Three years ago, director Adam McKay broke free from his straight comedy roots with “The Big Short,” a darkly humorous, yet revealing examination of the 2008 U.S. financial crisis.
With big banks in the crosshairs, the film was largely an apolitical (or at least bipartisan) thrashing of the series of events that led America to the mortgage crisis and great economic downturn.
McKay has set his sights directly on Washington D.C. with his latest feature “Vice,” an idiosyncratic, ruthless commentary on the politics of power.
“Vice” frames McKay’s arguments through the lens of Dick Cheney, vice president to 43th U.S. President George W. Bush and a man the film calls “one of the most secretive leaders in history.
While McKay paints “Vice” in broad, sweeping strokes as an indictment of the U.S. political arena as a whole, the intricacy and depth Christian Bale achieves in his portrayal is so nuanced and exact that it’s almost as if Bale is acting in a different film than the one McKay directs.

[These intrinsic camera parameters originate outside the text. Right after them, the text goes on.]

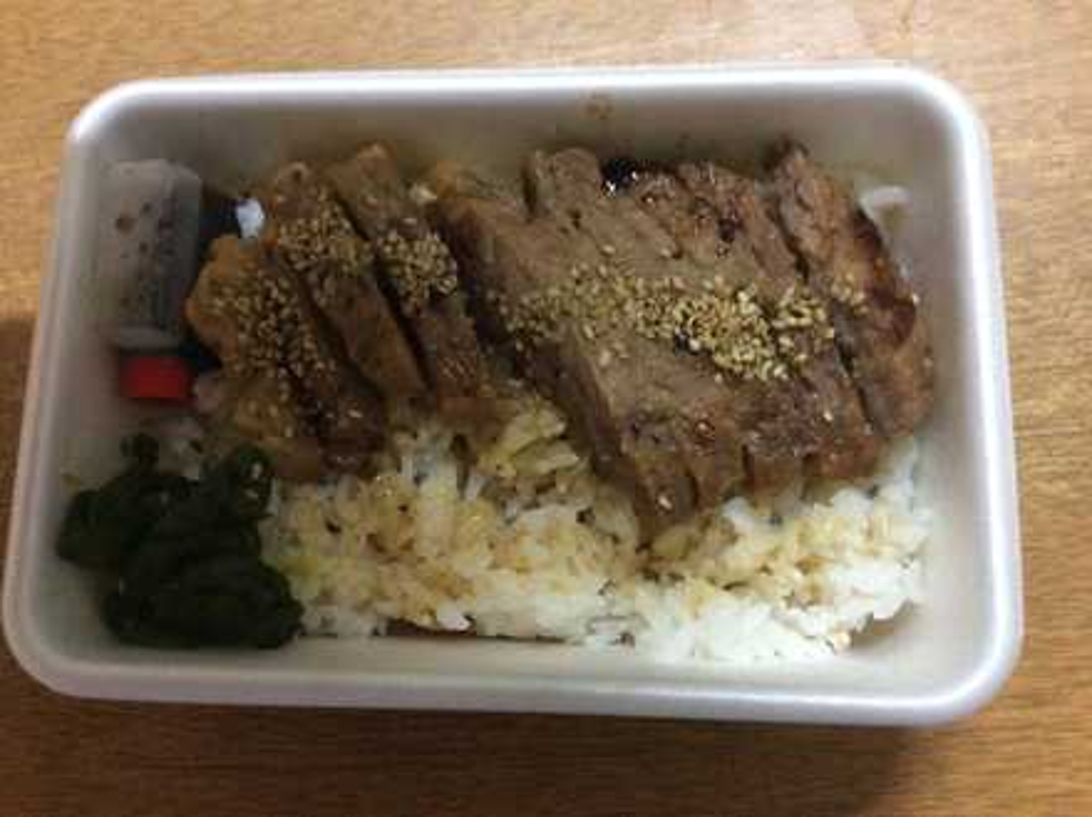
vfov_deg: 44.1
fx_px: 1008
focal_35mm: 32
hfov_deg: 56.9
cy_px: 408
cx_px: 546
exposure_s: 1/20
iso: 250
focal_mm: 3.3
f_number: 2.4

Bale’s immersive turn as Cheney earned him a Golden Globe Sunday evening and cemented the Academy Award winning actor as a frontrunner to take home an Oscar later this spring.
It’s almost uncanny just how much of a doppelganger Bale becomes as the cinematic version of Cheney, a dry man of few words that exudes a boring outward persona that allows Cheney to take his political rivals by surprise.
There’s a measure, deliberate tone to Bale’s performance in “Vice.” Viewers can easily see the wheels churning in Cheney’s brain as he methodically gets what he wants.
This is brilliantly displayed over a five minute stretch of the movie, where Cheney figuratively reels Bush in like a fish on the line while exacting as much control as he can before accepting an offer to be Bush’s running mate.
A very game Sam Rockwell, fresh off an Oscar win for “Three Billboards Outside Ebbing, Missouri,” plays a convincing Bush, yet it’s more of an elevated caricature as opposed to Bale’s pinpoint accuracy as Cheney.
The same is largely true of a terrific Steve Carell as Congressman and later Secretary of Defense Donald Rumsfeld in a turn that is equal parts cerebral and comic with a candid bravado that makes Carell’s Rumsfeld the most larger-than-life character in the film.
Amy Adams often steals scenes as driven wife Lynne Cheney, portrayed not as a political schemer but rather self-interested kingmaker pushing her husband forward by any means necessary.
“Vice” strives to tackle the political arena with the same fervor that McKay used in “The Big Short.”
Though both films intend to find flaws in a bipartisan (or better still, a nonpartisan) manner, “Vice” will easily come across as an attack on the Republican Party, both then and now.
There are numerous digs – some more veiled than other – intended as potshots at the current administration and media outlet Fox News, but “Vice” almost also serves as McKay’s insistence that things might have been worse off before 2016.
McKay’s superb screenplay throws viewers for a loop over and over during the early portions of “Vice,” only to seamlessly layer these moments one on top of another like teacups and saucers stacked higher and higher.
Information is peppered at such a rapid, kinetic pace that some viewers may not be able to keep up with all the political banter relating to executive power and the war in Iraq.
“Vice” is in all likelihood a lock for a Best Picture Oscar nomination with Bale as a top contender for Best Actor.
Though Adams and Carell could also earn nods, neither looks to stand a real shot at winning. McKay should be nominated for the film’s excellent screenplay and has a chance at a Best Director nomination as well.
A mesmerizing turn from Bale as Cheney makes “Vice” well worth the price of admission, though some conservative moviegoers might find the film’s critiques too much for their liking.